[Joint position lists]
---------------
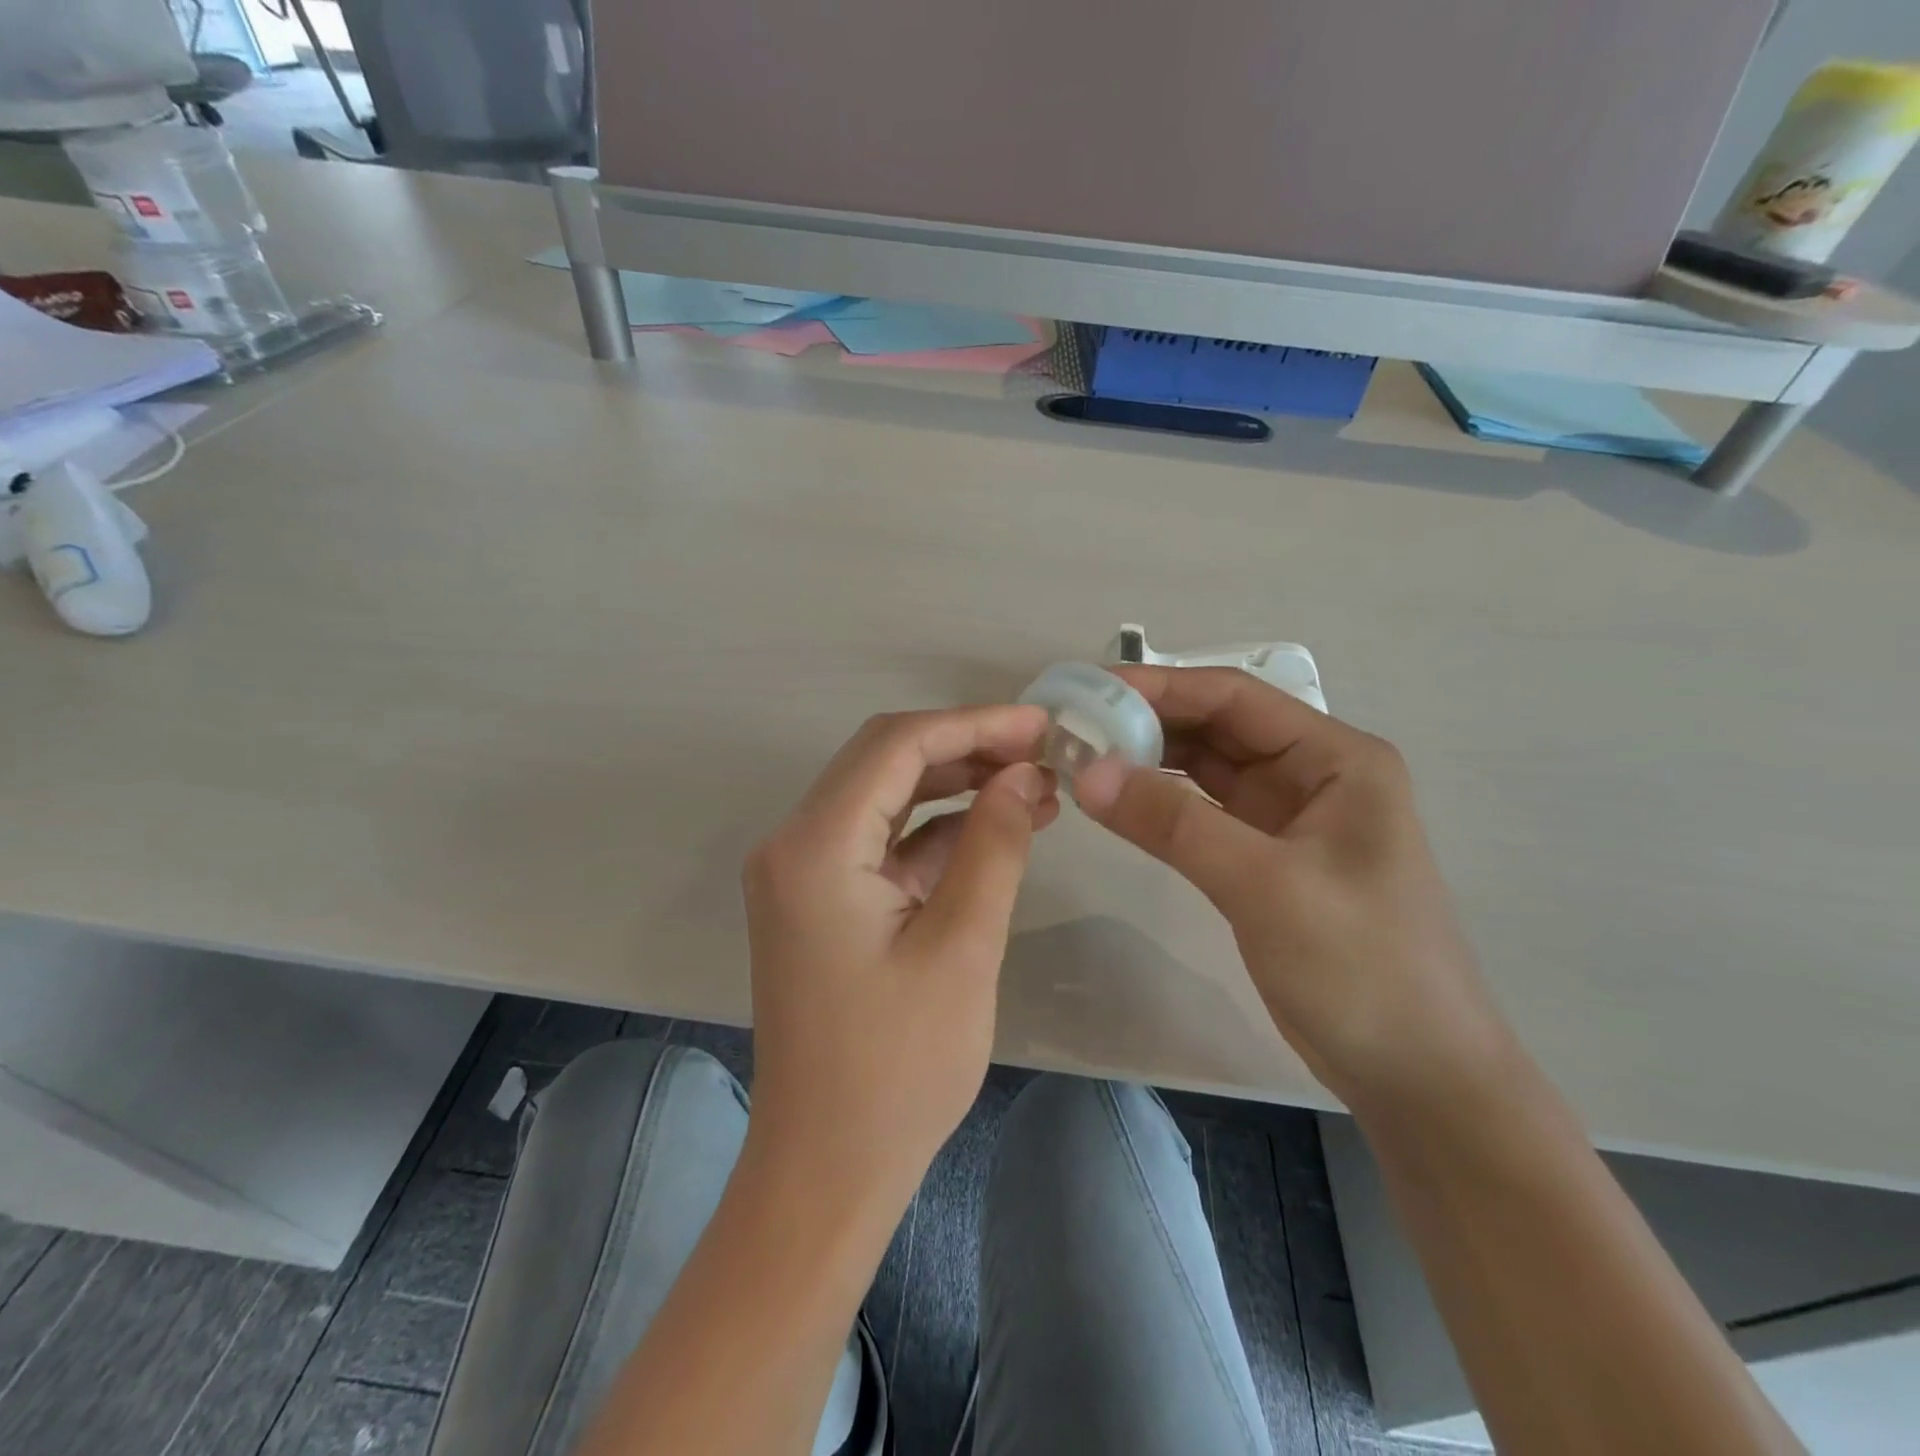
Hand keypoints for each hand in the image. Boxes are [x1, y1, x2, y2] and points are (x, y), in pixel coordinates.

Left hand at [742, 706, 1058, 1216]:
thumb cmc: (896, 1069)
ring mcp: (804, 874)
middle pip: (886, 762)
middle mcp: (795, 845)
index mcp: (814, 847)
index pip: (896, 746)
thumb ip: (993, 846)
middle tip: (1043, 754)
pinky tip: (999, 829)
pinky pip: (884, 844)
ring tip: (1035, 788)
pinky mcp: (823, 902)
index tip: (1041, 725)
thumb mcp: (962, 947)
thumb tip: (1024, 774)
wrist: (827, 1169)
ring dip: (957, 787)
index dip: (973, 724)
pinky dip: (938, 832)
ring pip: (887, 798)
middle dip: (967, 749)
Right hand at [1074, 667, 1510, 1110]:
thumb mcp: (1264, 885)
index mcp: (1336, 758)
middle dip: (1147, 724)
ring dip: (1149, 762)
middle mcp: (1313, 774)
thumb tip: (1086, 772)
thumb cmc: (1360, 966)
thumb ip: (1172, 823)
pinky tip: (1117, 803)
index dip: (1160, 688)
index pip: (1235, 698)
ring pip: (1206, 770)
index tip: (1091, 691)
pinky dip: (1160, 805)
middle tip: (1074, 728)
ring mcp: (1288, 818)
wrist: (1415, 1073)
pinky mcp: (1266, 859)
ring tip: (1082, 759)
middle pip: (1217, 729)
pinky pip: (1203, 814)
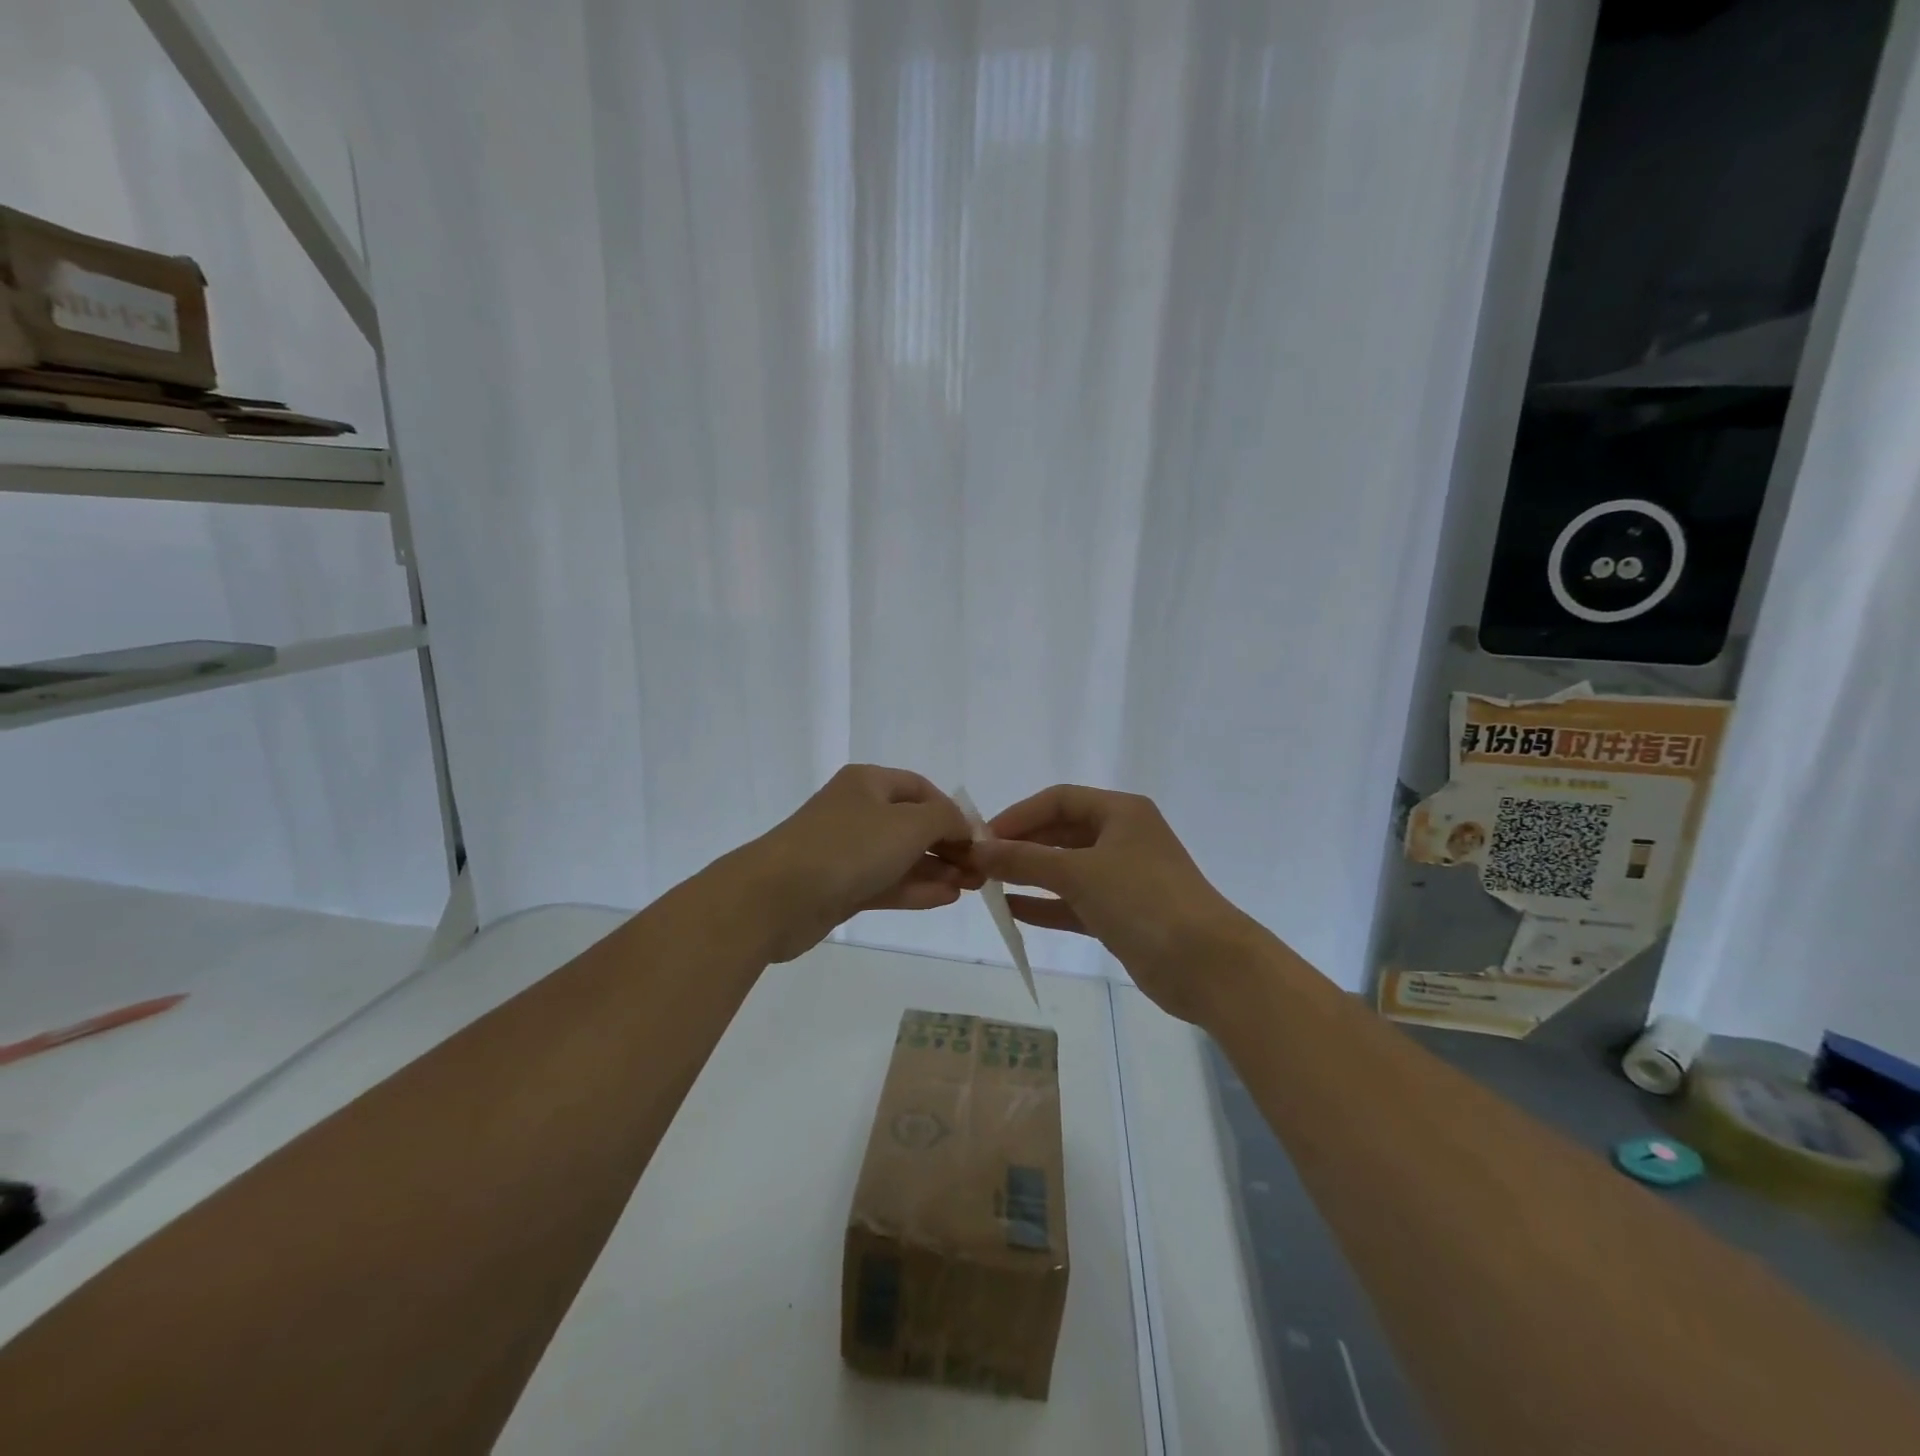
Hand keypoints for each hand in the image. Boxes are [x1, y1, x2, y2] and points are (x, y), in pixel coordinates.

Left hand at [745, 765, 979, 961]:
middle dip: (949, 845)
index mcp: (868, 783)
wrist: (775, 898)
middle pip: (912, 824)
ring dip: (937, 869)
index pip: (921, 789)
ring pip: (901, 857)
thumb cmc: (848, 848)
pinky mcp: (839, 887)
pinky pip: (886, 883)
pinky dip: (915, 888)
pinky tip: (946, 898)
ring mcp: (846, 851)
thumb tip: (965, 825)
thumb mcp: (909, 824)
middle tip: (980, 870)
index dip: (952, 811)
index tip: (978, 839)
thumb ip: (945, 819)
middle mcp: (857, 811)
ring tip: (972, 887)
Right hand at [972, 785, 1264, 1024]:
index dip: (1019, 814)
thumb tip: (977, 849)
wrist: (1207, 965)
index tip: (982, 836)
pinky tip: (1012, 911)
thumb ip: (1025, 860)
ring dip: (1030, 875)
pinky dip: (1046, 905)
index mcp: (1120, 812)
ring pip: (1066, 869)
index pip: (1059, 799)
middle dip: (1021, 845)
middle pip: (1061, 832)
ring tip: (988, 885)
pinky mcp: (1122, 914)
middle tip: (980, 863)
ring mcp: (1123, 877)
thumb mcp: (1079, 873)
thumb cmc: (1144, 900)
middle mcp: (1122, 838)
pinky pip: (1074, 902)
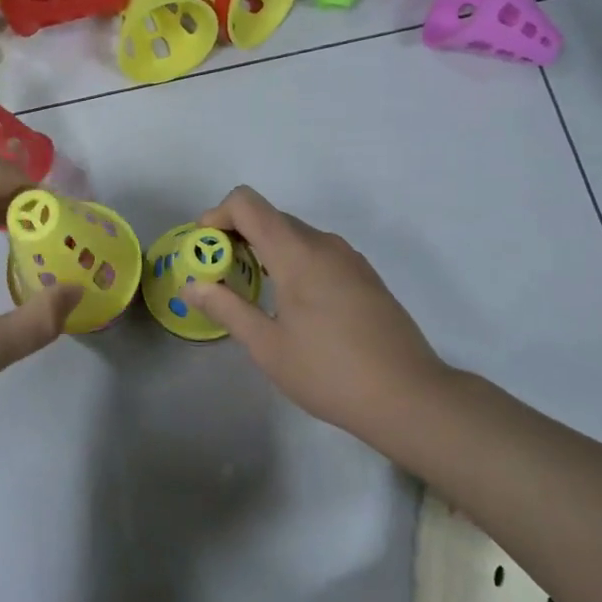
---------------
Count each line above in which the string "hand" appears, then state only the total.

Result for this task - 6